The undersigned considered the Third Party Function Report of Michelle Smith (Exhibit 3E). By her own statement, Ms. Smith only speaks with [Plaintiff] on the telephone and is not an actual witness to her daily life. She would only know what [Plaintiff] tells her about her life. The undesigned gives no weight to this statement because it is not offered from Ms. Smith's objective observations and she is not a[n] acceptable medical source.

(Tr. 19). The ALJ must consider and weigh all of the non-medical evidence presented. See Burnett v. Comm'r of SSA , 220 F.3d 112, 122 (3d Cir. 2000); Van Horn v. Schweiker , 717 F.2d 871, 873 (3d Cir. 1983). "Although allegations of pain and other subjective symptoms must be consistent with objective medical evidence, [] the ALJ must still explain why he is rejecting the testimony." Burnett , 220 F.3d at 122 (citations omitted); See 2006 SSR LEXIS 5, *9 (S.S.A. Aug. 9, 2006) ("Consistent with 20 C.F.R. §§ 404.1513(d)(4) and 416.913(d)(4), we also consider evidence provided by other "non-medical sources" such as spouses, other relatives, friends, employers, and neighbors."). This Social Security Ruling also states:

In considering evidence from "non-medical sources" who have not seen an individual in a professional capacity in connection with their impairments, such as spouses, parents, friends, and neighbors, it would be appropriate to consider such factors as the nature and extent of the relationship, whether the evidence is consistent with other evidence, and any other factors that tend to support the evidence.

2006 SSR LEXIS 5, *15. The ALJ properly considered Ms. Smith's statements because while she did witness one (1) diabetic episode in which Plaintiff fainted at work, the recent nature and extent of her relationship with Plaintiff was one consisting of telephone calls and text messages, not direct observation of Plaintiff's alleged weekly "sugar drops." (Tr. 116).
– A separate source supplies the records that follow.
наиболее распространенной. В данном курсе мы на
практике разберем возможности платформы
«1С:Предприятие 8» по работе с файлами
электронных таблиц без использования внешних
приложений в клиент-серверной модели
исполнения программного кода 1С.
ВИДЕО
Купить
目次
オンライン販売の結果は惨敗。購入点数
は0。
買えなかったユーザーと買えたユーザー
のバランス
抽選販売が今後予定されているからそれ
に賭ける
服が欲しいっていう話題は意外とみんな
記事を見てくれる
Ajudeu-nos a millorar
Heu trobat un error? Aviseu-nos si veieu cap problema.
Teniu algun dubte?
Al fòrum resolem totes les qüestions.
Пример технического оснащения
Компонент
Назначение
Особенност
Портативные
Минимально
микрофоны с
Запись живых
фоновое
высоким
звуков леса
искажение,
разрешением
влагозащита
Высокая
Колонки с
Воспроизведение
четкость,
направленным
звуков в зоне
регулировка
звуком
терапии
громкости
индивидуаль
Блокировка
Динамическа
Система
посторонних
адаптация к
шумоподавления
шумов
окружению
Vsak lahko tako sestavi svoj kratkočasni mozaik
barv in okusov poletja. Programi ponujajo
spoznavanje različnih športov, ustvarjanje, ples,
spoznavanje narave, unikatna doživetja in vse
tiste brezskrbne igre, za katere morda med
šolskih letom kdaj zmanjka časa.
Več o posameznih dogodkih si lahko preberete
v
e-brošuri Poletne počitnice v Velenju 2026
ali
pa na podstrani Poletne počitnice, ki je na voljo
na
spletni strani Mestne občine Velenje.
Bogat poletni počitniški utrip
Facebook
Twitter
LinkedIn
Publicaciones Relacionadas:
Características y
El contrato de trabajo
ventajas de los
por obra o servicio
Ms. Smith written statement relates to Plaintiff's daily activities, and because she admittedly does not see Plaintiff in person, it is determined that the ALJ is correct in affording her statement little weight. For example, she stated, "Since she lost her job, she really doesn't do very much. She watches TV on [the] computer, [does] laundry, and takes a nap because the diabetes has her so tired that [her] sugar is low, [and she] sit[s] on [the] porch for a little bit." (Tr. 115). She also stated, "she has to take her time, [can] only do so[] much at a time because her sugar drops right away when she does the simplest chore." (Tr. 117). Given that the nature of these statements relate to daily activities, and the fact that Ms. Smith only spoke with Plaintiff on the phone and via text message and did not directly observe her, it is determined that there is substantial evidence to support the ALJ's decision to give little weight to Ms. Smith's statement.


Based upon a thorough review of the evidence of record, the Court finds that the Commissioner's decision is supported by substantial evidence. Therefore, pursuant to 42 U.S.C. § 405(g), the decision of the Commissioner will be affirmed and the appeal will be denied. A separate order will be issued.